DATASET RECORDS ->
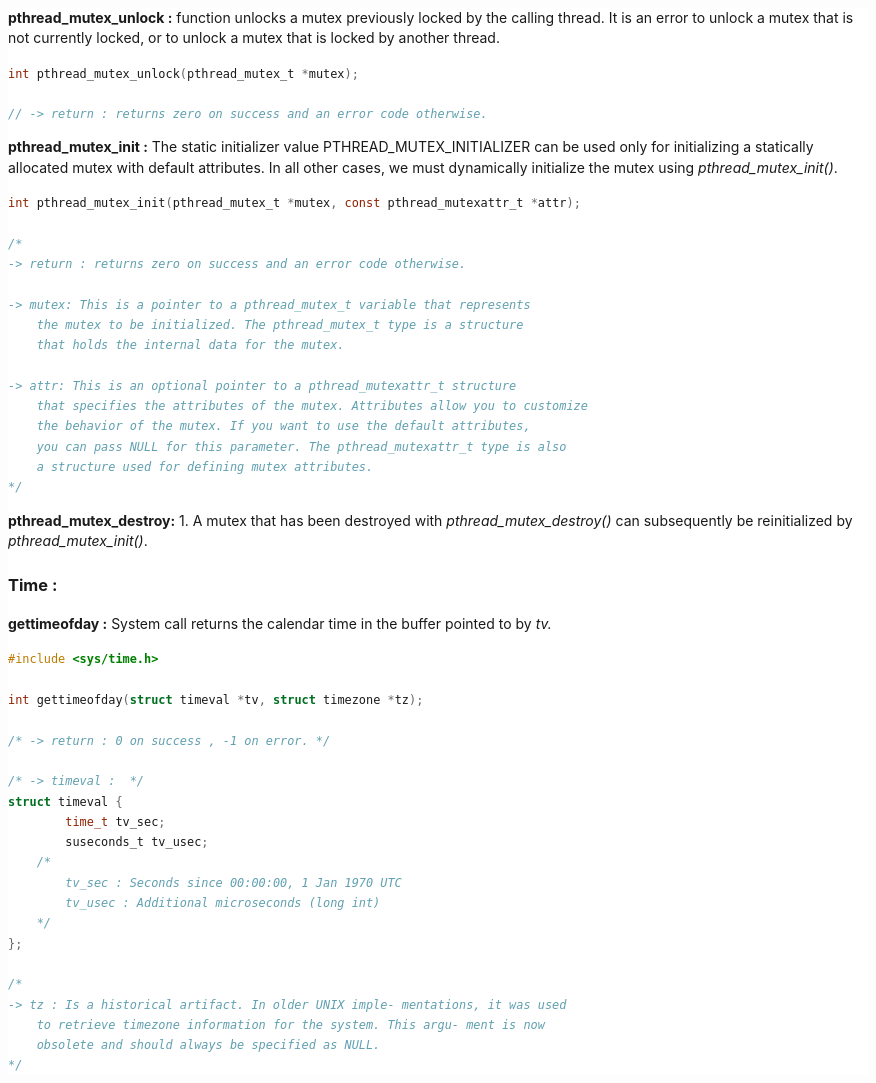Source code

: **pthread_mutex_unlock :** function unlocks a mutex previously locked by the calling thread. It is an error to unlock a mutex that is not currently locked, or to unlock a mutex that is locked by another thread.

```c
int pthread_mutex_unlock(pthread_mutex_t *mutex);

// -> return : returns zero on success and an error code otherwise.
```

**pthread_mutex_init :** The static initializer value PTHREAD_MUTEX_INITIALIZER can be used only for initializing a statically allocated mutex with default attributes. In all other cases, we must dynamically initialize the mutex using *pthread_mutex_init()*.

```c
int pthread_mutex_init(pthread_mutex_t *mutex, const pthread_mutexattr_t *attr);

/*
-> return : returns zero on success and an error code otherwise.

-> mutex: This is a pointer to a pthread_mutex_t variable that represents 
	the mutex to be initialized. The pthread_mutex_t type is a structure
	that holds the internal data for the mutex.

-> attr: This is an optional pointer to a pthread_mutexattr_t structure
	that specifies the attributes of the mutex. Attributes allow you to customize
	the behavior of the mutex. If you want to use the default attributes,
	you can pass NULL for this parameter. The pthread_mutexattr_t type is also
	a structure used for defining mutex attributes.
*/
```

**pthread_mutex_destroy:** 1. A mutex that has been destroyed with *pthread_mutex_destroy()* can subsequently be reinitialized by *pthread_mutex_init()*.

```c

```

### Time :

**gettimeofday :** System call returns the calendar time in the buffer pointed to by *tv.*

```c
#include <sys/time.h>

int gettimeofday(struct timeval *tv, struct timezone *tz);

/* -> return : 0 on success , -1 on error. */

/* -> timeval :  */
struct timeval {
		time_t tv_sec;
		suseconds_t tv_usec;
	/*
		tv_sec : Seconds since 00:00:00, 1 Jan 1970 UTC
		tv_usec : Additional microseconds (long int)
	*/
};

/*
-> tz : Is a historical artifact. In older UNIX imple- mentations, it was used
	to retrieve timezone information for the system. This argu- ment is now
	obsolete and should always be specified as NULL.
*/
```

---

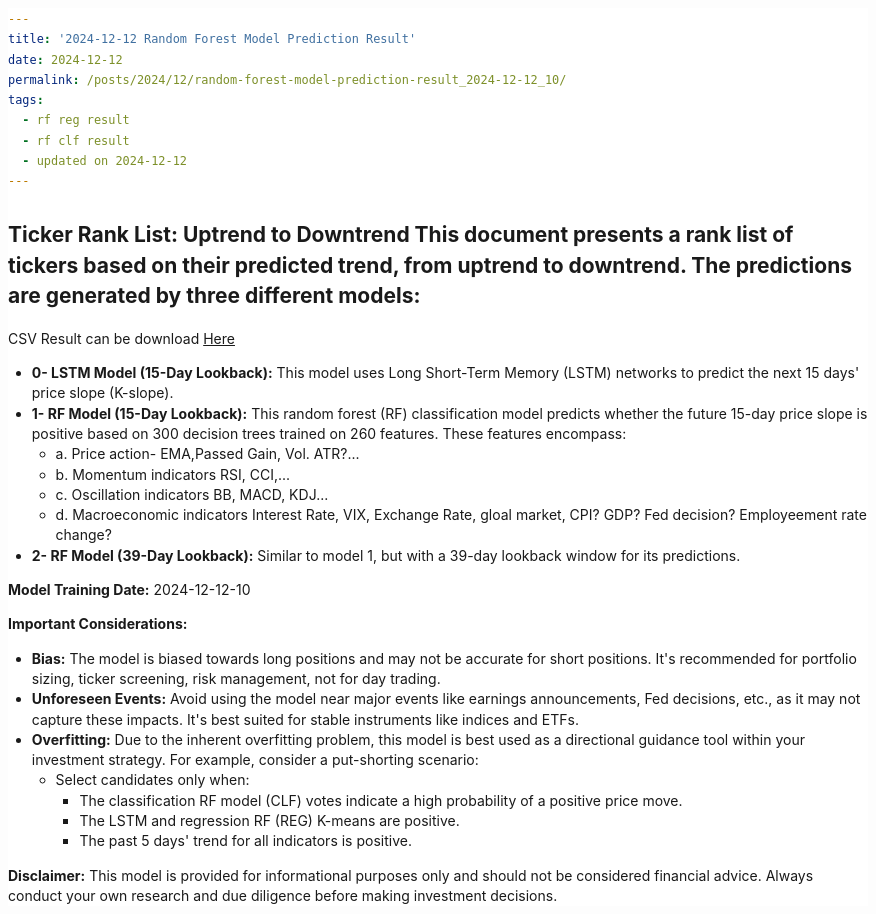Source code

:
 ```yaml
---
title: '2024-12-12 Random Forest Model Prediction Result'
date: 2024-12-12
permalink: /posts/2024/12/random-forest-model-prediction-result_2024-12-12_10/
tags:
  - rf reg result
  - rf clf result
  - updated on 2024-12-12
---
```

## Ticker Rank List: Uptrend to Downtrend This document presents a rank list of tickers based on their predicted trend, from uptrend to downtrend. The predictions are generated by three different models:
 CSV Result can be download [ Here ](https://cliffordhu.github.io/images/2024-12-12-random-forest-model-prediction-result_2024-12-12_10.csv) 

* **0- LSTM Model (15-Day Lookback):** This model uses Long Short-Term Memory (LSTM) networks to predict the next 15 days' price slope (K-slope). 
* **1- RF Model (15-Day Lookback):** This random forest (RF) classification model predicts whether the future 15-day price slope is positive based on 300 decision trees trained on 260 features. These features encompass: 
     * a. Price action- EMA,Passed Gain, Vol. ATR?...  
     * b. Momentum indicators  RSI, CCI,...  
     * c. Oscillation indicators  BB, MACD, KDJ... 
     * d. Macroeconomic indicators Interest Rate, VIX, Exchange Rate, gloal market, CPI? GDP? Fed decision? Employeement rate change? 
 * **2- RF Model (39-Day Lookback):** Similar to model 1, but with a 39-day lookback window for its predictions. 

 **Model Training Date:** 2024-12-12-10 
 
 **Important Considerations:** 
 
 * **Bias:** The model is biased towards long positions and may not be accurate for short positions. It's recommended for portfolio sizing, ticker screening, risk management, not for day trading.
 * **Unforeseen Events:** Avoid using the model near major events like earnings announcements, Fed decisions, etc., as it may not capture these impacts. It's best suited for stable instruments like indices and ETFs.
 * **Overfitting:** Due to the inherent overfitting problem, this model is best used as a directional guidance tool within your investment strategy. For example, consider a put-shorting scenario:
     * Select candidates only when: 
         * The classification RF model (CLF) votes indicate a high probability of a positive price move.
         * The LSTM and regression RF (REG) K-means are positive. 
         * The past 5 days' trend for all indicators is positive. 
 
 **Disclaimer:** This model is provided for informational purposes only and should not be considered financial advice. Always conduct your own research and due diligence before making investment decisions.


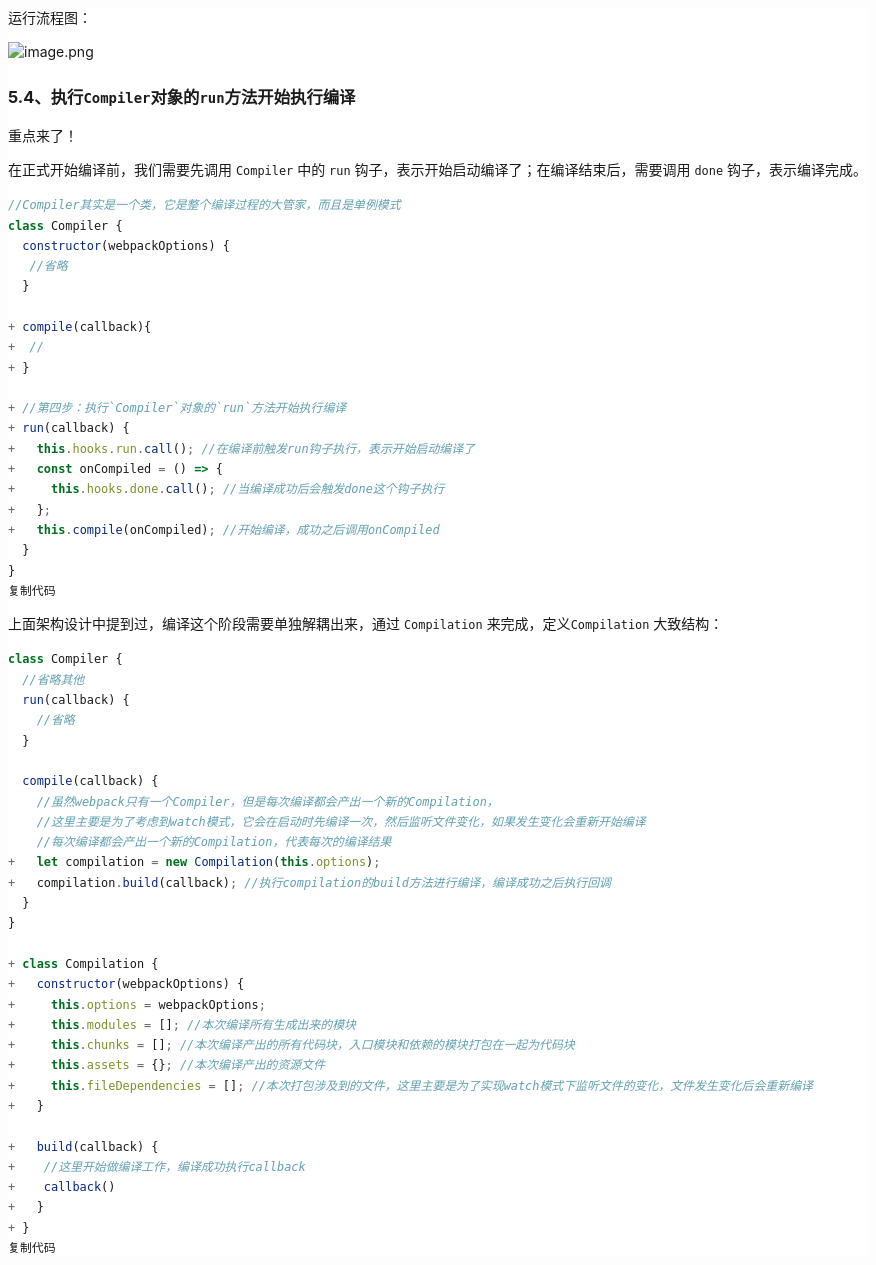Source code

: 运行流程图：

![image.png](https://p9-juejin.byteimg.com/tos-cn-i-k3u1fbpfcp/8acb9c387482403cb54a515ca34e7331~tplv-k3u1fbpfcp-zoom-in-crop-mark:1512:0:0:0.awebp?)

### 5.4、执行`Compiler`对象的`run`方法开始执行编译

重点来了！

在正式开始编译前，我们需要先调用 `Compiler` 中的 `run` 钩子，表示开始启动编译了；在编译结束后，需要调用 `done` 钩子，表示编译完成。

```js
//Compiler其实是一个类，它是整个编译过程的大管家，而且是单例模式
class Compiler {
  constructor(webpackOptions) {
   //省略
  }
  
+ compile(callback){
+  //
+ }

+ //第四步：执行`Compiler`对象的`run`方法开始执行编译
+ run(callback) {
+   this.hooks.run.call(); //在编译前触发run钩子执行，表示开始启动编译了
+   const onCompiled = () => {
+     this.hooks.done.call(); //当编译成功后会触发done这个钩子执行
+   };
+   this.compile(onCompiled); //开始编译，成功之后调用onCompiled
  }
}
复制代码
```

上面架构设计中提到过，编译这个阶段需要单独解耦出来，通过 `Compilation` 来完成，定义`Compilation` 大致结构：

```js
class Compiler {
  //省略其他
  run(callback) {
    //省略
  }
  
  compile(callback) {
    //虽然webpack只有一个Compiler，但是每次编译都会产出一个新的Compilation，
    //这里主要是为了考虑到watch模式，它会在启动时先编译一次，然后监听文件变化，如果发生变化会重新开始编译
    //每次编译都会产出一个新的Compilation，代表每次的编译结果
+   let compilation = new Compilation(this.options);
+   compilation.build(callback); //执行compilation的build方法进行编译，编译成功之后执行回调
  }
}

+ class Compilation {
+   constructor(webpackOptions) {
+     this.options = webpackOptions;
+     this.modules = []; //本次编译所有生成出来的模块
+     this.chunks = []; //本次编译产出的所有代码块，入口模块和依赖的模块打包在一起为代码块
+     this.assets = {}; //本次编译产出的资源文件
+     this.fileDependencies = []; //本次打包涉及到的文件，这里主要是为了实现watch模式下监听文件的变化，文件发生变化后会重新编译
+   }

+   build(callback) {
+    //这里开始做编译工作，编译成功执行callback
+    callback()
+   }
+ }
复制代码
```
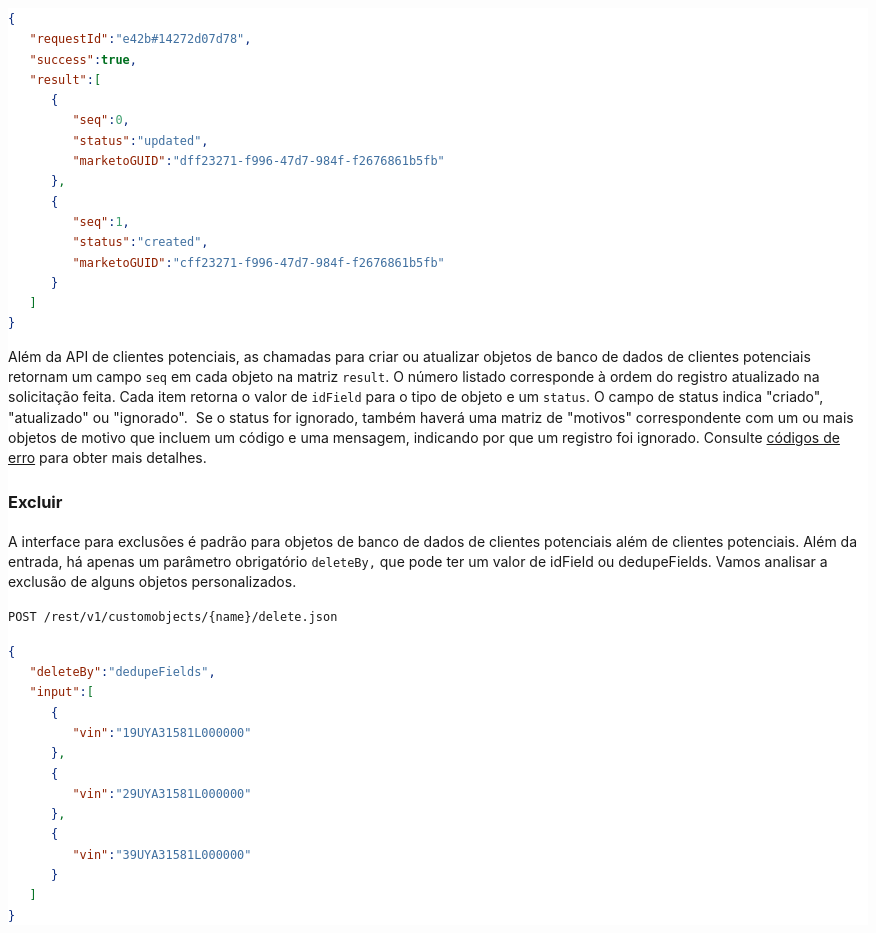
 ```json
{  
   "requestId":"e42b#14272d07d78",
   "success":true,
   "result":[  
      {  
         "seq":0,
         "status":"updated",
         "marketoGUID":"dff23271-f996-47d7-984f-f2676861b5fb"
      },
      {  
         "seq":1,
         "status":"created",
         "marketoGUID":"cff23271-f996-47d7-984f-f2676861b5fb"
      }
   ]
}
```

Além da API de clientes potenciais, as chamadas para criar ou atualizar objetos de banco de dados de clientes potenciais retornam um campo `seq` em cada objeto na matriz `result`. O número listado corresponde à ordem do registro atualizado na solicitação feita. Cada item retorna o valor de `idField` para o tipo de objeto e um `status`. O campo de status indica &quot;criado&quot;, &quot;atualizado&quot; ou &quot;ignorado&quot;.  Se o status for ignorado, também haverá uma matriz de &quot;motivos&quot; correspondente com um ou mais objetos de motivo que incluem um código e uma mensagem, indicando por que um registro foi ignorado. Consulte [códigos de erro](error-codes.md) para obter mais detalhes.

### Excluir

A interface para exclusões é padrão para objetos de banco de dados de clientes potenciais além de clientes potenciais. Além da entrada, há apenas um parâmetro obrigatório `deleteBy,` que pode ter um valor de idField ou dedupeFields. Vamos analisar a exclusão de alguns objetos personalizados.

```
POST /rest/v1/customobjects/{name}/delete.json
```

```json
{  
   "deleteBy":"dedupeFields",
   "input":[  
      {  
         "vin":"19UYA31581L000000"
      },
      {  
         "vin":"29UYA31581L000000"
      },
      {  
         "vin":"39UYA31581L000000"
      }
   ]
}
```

* * *

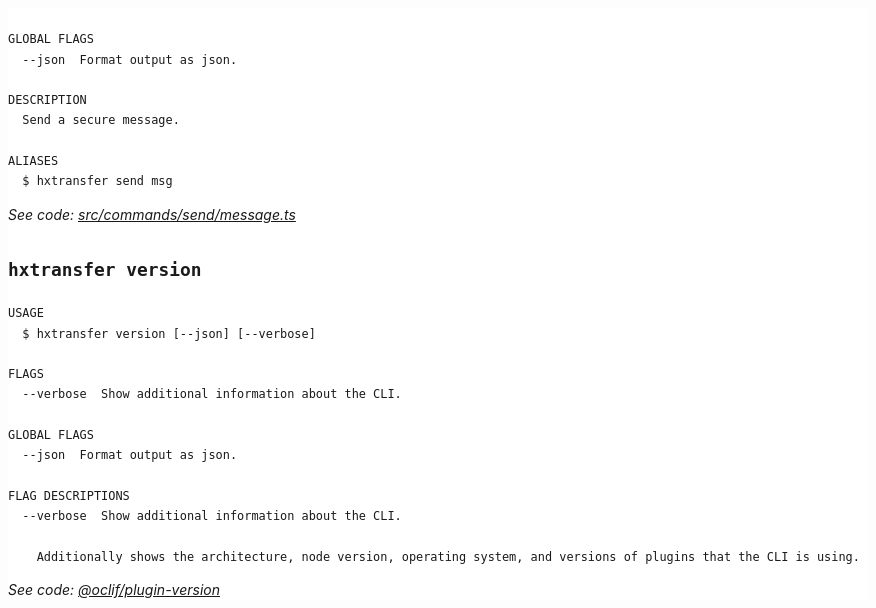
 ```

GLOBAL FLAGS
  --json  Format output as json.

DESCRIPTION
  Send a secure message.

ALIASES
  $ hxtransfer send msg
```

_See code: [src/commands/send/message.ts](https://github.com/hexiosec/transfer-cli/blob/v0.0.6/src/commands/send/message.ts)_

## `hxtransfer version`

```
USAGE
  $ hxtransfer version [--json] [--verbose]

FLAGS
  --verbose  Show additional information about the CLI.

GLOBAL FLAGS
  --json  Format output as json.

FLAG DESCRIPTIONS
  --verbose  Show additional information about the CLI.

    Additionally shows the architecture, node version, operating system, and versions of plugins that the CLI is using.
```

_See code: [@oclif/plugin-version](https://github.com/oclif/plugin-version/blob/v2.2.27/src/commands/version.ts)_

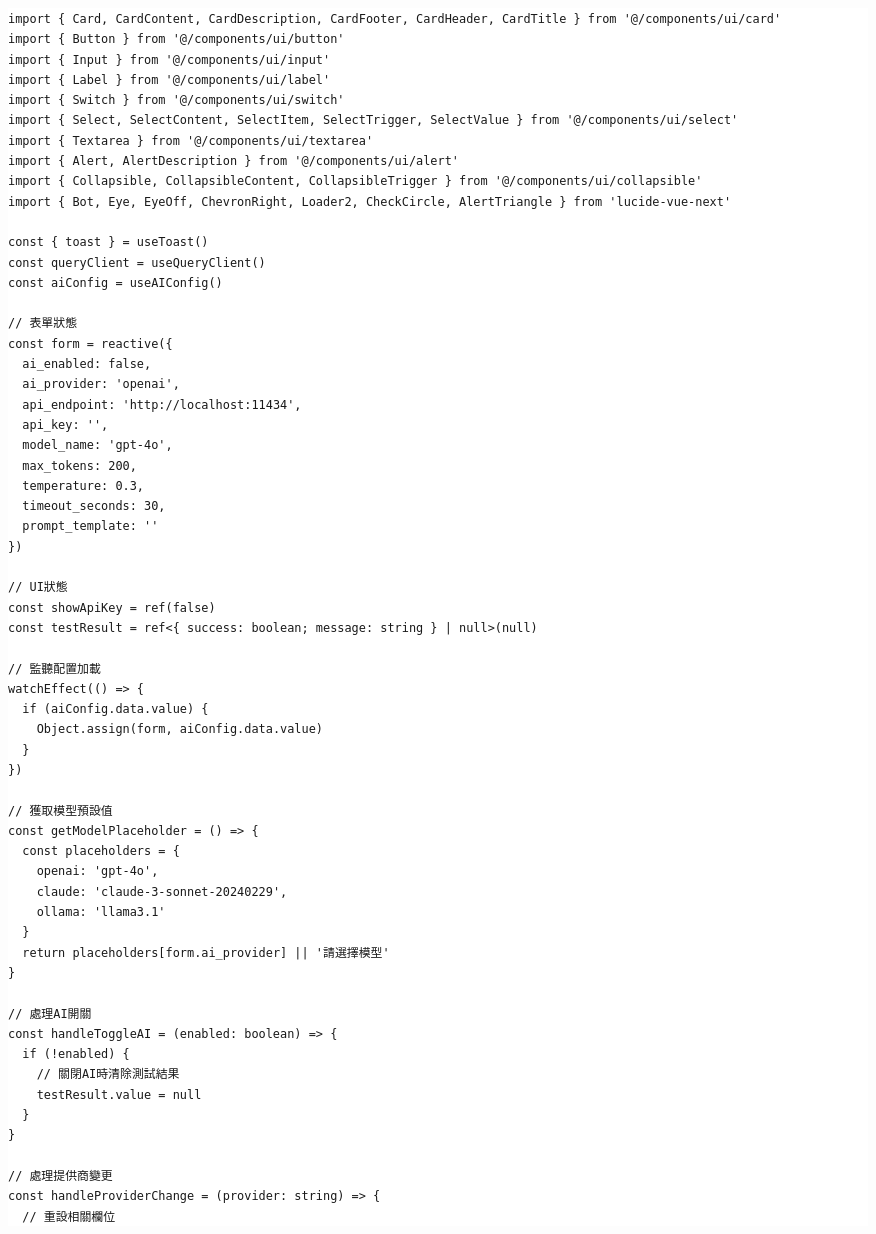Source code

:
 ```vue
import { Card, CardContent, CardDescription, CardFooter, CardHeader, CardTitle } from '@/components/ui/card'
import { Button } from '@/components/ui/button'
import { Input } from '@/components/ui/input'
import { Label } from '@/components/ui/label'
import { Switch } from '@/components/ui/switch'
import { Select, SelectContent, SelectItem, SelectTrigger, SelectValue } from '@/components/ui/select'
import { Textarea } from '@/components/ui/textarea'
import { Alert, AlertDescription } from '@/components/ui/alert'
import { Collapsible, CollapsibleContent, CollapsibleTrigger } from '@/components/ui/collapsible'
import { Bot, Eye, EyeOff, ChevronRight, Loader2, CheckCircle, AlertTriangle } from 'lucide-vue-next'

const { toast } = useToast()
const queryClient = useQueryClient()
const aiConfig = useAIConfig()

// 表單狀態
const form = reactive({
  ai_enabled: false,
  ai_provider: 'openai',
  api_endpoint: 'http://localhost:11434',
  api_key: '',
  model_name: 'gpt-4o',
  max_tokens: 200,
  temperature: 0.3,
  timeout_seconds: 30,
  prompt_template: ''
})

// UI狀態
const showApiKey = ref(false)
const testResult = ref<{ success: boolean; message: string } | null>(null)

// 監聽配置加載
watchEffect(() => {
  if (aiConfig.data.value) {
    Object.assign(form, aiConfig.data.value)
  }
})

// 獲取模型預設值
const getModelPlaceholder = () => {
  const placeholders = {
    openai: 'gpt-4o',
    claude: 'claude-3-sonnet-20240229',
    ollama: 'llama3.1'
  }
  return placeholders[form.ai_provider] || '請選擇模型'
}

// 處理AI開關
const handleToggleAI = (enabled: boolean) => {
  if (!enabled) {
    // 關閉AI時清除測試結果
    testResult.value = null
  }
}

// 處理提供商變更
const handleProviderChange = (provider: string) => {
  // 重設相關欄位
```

TASK BRIEF -> Which lines of the data include the string "webpackOptions"? Find them and copy each one.

WORKED SOLUTION ->
  constructor(webpackOptions) {
+   constructor(webpackOptions) {
+     this.options = webpackOptions;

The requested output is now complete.